Most Australians increased their wealth in the aftermath of the global financial crisis, with young graduates the main group to be hit by the crisis according to the Household, Income and Labour Dynamics in Australia survey.
The research undertaken by Melbourne University, which involves a study of 7,682 households, found that household income grew in the 2008-09 financial year thanks to Federal Government stimulus packages.
The report said the packages combatted the negative effects of the global financial crisis with the median household income increasing by $2,802.
Among those who lost their jobs during the economic downturn, the hardest hit were skilled full-time workers aged between 25 and 44 years in the construction and professional services industries.
Employees aged 25 to 44 accounted for 46.8% of those dismissed in 2008-2009, the period immediately following the crisis.

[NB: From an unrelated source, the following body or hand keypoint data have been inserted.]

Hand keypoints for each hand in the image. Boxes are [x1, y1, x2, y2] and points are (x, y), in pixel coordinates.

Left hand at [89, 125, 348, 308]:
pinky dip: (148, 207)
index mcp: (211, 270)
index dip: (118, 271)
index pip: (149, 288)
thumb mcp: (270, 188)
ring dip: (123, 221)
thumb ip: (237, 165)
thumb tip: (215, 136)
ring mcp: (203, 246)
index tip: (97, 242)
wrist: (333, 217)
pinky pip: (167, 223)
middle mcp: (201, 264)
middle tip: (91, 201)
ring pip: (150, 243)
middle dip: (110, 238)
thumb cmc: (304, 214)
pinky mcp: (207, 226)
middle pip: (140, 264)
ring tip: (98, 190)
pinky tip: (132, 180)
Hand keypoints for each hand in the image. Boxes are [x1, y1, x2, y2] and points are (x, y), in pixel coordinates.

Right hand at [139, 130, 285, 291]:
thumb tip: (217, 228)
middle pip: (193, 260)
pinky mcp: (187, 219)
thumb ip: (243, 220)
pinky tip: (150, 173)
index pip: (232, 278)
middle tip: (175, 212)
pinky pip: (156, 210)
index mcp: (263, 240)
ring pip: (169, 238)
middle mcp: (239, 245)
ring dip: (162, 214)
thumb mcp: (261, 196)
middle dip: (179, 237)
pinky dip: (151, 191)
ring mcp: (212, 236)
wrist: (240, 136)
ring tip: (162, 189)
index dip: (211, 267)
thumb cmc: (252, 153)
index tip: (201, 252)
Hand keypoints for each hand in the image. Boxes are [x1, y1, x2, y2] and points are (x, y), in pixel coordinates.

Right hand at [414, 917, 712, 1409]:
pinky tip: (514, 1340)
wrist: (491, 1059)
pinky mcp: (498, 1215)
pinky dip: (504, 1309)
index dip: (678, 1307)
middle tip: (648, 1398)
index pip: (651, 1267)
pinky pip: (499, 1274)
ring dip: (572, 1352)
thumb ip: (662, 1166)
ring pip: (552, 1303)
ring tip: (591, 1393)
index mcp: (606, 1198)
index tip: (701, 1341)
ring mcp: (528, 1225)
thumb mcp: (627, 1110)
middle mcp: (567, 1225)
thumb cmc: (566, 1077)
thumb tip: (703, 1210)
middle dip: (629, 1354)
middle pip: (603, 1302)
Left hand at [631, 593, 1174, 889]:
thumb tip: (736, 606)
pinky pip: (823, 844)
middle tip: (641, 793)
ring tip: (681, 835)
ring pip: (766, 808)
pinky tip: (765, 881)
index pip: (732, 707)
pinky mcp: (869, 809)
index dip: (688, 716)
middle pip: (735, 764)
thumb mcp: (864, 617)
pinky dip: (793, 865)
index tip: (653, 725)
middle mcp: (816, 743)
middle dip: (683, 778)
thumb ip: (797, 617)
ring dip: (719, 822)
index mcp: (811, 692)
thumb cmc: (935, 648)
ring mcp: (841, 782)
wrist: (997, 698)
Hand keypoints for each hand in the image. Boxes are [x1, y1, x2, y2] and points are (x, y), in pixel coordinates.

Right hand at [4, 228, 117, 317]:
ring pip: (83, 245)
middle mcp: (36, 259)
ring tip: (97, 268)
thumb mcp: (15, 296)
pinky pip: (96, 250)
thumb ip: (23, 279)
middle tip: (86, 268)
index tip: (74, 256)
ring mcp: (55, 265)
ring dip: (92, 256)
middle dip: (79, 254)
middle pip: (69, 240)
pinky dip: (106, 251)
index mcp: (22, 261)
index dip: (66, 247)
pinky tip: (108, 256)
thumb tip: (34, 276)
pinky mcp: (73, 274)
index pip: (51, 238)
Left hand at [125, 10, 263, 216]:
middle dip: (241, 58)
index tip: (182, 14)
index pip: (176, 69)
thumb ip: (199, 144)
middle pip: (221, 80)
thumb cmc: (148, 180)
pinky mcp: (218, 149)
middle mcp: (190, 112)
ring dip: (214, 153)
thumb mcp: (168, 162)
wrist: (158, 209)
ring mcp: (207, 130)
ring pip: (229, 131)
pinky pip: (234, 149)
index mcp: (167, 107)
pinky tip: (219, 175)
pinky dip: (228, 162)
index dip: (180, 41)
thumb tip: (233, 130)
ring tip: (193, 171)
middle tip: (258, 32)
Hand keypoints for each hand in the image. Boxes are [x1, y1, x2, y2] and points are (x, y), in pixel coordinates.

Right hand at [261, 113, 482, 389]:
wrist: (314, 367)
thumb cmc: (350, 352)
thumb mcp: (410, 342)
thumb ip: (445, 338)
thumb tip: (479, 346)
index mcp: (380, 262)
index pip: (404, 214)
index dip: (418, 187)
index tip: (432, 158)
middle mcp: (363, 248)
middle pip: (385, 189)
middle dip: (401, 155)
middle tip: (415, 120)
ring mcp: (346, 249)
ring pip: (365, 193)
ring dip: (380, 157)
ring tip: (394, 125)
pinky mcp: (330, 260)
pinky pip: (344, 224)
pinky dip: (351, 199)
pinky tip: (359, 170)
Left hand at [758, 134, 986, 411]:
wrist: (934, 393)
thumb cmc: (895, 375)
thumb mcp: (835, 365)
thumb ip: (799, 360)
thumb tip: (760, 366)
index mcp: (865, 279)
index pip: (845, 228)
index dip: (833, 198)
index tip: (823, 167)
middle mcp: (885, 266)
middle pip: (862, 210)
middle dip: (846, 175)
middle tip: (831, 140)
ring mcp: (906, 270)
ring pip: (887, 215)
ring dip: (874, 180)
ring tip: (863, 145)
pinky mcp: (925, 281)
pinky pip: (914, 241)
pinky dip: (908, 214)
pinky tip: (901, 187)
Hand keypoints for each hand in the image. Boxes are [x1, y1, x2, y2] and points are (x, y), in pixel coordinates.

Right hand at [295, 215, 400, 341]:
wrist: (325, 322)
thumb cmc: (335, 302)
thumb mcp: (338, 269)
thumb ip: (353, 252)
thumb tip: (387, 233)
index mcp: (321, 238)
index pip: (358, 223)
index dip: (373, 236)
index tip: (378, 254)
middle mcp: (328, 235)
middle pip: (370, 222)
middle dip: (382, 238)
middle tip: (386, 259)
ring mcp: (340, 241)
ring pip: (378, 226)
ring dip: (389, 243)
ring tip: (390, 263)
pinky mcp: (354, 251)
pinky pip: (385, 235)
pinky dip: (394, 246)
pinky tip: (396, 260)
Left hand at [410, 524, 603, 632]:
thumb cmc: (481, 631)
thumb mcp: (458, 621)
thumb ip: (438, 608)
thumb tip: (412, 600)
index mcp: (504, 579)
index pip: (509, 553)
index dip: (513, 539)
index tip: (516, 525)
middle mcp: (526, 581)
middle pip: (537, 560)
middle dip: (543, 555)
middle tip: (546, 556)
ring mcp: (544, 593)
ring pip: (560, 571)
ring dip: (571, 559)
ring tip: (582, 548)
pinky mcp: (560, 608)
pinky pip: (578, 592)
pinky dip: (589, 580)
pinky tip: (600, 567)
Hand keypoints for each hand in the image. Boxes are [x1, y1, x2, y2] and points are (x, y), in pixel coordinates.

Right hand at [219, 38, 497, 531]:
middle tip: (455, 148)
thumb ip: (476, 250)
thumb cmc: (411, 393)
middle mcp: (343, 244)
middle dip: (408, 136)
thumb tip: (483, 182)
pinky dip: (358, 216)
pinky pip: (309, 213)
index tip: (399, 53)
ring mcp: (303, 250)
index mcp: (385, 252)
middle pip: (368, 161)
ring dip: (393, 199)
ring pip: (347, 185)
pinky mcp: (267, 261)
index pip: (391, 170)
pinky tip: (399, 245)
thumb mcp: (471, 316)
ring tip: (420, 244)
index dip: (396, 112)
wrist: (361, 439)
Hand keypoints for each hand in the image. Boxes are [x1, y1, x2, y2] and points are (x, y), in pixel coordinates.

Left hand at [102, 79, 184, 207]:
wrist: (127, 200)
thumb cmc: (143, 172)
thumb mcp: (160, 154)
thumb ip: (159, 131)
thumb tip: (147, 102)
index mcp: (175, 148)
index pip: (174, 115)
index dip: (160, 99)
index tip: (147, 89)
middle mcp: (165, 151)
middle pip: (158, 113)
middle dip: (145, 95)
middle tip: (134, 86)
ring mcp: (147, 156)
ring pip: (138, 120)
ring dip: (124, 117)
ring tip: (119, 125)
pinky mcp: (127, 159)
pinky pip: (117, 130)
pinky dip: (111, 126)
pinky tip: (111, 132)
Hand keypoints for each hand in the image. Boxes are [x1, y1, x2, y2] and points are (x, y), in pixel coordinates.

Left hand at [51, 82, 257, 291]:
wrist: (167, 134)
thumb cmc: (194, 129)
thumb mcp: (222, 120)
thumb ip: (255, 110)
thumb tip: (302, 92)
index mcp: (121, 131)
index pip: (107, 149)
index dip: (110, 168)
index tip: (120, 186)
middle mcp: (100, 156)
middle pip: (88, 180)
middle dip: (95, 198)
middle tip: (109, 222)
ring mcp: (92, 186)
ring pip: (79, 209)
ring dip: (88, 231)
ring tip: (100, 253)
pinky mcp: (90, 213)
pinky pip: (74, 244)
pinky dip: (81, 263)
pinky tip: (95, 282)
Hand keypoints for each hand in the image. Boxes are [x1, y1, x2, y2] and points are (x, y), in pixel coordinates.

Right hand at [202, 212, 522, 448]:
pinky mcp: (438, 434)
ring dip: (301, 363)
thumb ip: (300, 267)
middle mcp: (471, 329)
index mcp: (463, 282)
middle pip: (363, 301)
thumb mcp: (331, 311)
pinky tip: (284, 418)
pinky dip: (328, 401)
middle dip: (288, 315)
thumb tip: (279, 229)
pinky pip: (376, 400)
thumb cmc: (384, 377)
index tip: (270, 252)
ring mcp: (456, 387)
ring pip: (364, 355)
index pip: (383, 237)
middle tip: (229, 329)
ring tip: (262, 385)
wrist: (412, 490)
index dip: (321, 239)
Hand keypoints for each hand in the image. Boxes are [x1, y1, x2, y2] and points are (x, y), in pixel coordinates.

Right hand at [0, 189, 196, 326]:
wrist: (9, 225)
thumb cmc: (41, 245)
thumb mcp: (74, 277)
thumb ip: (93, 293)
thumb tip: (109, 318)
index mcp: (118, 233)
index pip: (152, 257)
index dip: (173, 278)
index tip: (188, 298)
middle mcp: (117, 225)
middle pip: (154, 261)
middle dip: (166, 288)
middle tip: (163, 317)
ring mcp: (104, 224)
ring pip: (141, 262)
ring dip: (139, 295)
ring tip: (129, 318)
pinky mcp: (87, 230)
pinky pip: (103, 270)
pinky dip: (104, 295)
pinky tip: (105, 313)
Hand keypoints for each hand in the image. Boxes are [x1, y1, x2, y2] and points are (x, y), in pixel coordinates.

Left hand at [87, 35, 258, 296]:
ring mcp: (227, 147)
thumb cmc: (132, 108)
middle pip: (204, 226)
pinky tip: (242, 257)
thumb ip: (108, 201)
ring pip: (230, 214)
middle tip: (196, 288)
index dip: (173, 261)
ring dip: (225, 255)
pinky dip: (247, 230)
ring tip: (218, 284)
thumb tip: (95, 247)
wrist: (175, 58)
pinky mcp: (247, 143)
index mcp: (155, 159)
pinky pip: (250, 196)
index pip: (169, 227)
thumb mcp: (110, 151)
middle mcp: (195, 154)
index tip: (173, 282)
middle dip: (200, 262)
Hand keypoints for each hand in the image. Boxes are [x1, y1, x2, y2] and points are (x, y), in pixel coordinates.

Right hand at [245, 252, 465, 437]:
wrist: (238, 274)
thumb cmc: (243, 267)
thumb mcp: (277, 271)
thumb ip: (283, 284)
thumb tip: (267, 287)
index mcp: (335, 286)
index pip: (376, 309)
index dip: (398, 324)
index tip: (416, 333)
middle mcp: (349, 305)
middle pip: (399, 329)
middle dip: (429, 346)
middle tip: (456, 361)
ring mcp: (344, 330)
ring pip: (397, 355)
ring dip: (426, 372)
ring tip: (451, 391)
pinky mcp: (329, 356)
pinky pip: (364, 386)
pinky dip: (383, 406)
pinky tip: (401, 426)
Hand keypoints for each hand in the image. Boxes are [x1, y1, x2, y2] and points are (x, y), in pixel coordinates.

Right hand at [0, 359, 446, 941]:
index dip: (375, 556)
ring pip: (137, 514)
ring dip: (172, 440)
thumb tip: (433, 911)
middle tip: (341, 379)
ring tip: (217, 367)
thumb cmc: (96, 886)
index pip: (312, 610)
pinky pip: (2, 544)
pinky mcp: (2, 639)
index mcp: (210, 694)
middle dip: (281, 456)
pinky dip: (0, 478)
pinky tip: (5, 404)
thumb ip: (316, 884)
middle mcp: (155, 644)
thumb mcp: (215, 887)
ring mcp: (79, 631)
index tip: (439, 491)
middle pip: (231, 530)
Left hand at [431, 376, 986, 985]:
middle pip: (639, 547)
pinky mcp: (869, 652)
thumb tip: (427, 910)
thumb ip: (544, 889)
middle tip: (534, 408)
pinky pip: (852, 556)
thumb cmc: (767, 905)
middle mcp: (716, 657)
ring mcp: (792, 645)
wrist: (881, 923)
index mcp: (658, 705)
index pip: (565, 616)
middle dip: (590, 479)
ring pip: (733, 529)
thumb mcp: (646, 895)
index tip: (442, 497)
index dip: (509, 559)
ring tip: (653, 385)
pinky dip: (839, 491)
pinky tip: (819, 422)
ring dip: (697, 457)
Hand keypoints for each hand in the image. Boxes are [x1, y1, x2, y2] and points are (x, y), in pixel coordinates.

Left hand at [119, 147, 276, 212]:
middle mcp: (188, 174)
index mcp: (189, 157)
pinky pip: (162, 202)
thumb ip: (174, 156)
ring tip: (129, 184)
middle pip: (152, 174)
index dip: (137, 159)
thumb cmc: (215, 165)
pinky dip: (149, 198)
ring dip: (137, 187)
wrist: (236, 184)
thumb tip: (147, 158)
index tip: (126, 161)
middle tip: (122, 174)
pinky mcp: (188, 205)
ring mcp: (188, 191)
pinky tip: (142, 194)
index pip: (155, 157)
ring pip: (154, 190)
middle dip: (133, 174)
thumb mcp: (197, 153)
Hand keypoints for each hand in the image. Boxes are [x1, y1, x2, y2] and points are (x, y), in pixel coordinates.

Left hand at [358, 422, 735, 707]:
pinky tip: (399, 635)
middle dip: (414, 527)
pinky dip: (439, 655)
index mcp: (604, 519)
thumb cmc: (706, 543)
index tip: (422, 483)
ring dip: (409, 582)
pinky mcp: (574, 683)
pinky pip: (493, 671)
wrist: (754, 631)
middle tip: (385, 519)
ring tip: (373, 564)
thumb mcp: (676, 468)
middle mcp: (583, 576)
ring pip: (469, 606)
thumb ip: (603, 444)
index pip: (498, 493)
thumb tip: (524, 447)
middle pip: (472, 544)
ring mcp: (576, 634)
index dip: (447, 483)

There was also a big jump in the rate of dismissals among workers with a university degree.
Between 2006-2007 and 2008-2009, tertiary educated employees went from suffering 10.7% of all losses to 16.2%.
Roger Wilkins, the associate professor at Melbourne University who is the author of the HILDA study, told SmartCompany this morning that the longitudinal nature of the study meant researchers were able to go back to the same people year after year to see how the financial crisis affected them.
“We found that most household incomes increased very strongly in the immediate wake of the global financial crisis,” says Wilkins.
“They rose quite substantially and the real driver of that were the raft of stimulus cash bonus payments from the government in late 2008 and 2009, which amounted to several thousand dollars for many families.”
Wilkins says households with mortgages also benefited from lower interest rates which slashed mortgage payments, while wage growth remained “reasonably high”.
“That combination of factors meant that in the immediate period afterwards most Australians were doing pretty well,” says Wilkins.
Researchers also found a marked increase in satisfaction with employment opportunities in 2009, which is the first time participants were interviewed after the onset of the crisis.
“One of the more unusual features of the economic downturn was that initially those who experienced the greatest increase in job loss was relatively skilled prime age workers, typically you expect to see less skilled workers suffer first,” says Wilkins.
“That probably can be pinned to the origins of the downturn being a financial crisis, so initially it was white collar jobs that were the first to be lost.”
But Wilkins says those same skilled young workers were also the most successful in quickly regaining new jobs.
“This needs to be couched in the context of it being a very mild downturn,” he says.